Ford Canada CEO says company not wavering from $700M investment in Ontario

February 16, 2017
By Aleksandra Sagan The Canadian Press

Feb. 16, 2017 – Ford’s commitment to investing in its Ontario facilities has not wavered since the election of U.S. President Donald Trump, the head of the automaker’s Canadian operations said Thursday.

“We’re very committed to our manufacturing footprint here in Canada,” Mark Buzzell said in an interview during a media day at the Canadian International AutoShow.

Ford promised last fall it would inject $700 million into its Canadian operations as part of a labour deal reached with Unifor, which represents about 6,700 workers at the company’s facilities in Ontario.

That money will go towards Ford’s engine plants in Windsor, Ont., and its assembly plant in Oakville, Ont., said Buzzell, who took over as Ford Canada’s president and CEO last month.

“We’ve got a really good globally competitive situation for us here in Oakville,” Buzzell said, adding that the vehicles it produces there — the Ford Edge, Ford Flex, Lincoln MKX and Lincoln MKT — are exported to more than 100 countries.


In total, the so-called Detroit Big Three automakers committed about $1.5 billion in investments to their Canadian operations after weeks of collective bargaining with Unifor.

Since Trump became president promoting protectionist policies, questions have arisen over whether the automakers remain committed to those investments.

Last month, prior to Trump’s inauguration, Ford scrapped plans to build a US$1.6 billion auto plant in Mexico and shifted investment to the U.S. The company said market forces led to the decision.
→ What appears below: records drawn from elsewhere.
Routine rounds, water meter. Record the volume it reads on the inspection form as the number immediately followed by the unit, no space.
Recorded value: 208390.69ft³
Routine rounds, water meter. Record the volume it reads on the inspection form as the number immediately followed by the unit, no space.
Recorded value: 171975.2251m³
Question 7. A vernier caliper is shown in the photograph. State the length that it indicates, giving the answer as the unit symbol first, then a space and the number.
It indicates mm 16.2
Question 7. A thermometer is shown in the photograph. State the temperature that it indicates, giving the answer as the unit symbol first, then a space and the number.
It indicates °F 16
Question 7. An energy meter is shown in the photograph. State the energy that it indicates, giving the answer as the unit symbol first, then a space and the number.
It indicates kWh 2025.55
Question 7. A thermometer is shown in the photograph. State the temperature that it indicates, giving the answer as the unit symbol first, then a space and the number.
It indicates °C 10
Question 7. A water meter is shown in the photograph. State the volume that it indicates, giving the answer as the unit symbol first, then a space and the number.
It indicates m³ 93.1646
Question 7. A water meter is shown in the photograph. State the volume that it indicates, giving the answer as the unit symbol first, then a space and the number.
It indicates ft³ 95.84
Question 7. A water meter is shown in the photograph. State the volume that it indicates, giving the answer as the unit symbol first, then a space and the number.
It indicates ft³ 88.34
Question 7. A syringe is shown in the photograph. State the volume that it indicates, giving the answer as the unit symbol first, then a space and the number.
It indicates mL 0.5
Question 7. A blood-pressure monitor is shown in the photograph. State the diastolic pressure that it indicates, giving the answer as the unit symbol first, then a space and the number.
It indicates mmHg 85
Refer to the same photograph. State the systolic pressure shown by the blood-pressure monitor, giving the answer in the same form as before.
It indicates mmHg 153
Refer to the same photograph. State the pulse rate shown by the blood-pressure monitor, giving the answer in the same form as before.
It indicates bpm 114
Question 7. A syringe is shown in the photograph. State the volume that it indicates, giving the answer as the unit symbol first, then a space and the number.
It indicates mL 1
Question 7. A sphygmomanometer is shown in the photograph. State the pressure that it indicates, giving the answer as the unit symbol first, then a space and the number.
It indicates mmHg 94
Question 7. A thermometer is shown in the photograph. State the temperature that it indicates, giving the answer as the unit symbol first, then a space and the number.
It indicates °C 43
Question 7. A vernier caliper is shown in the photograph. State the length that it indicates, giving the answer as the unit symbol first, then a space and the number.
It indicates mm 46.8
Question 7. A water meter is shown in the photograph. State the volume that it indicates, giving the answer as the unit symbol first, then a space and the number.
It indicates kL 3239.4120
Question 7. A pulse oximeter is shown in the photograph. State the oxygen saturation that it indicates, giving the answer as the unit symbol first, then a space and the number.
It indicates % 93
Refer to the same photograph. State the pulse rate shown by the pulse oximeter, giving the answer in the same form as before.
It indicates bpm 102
Trump has also kick-started efforts to renegotiate the North American Free Trade Agreement, spoke of the need to implement border tariffs and withdrawn U.S. participation in the Trans-Pacific Partnership.

Buzzell said it’s difficult to speculate on how such policies could affect the auto sector, but added that Ford is a big proponent of free trade and believes NAFTA has served it well. He said Ford wants to see trade agreements that are fair, provide an even playing field and prevent currency manipulation.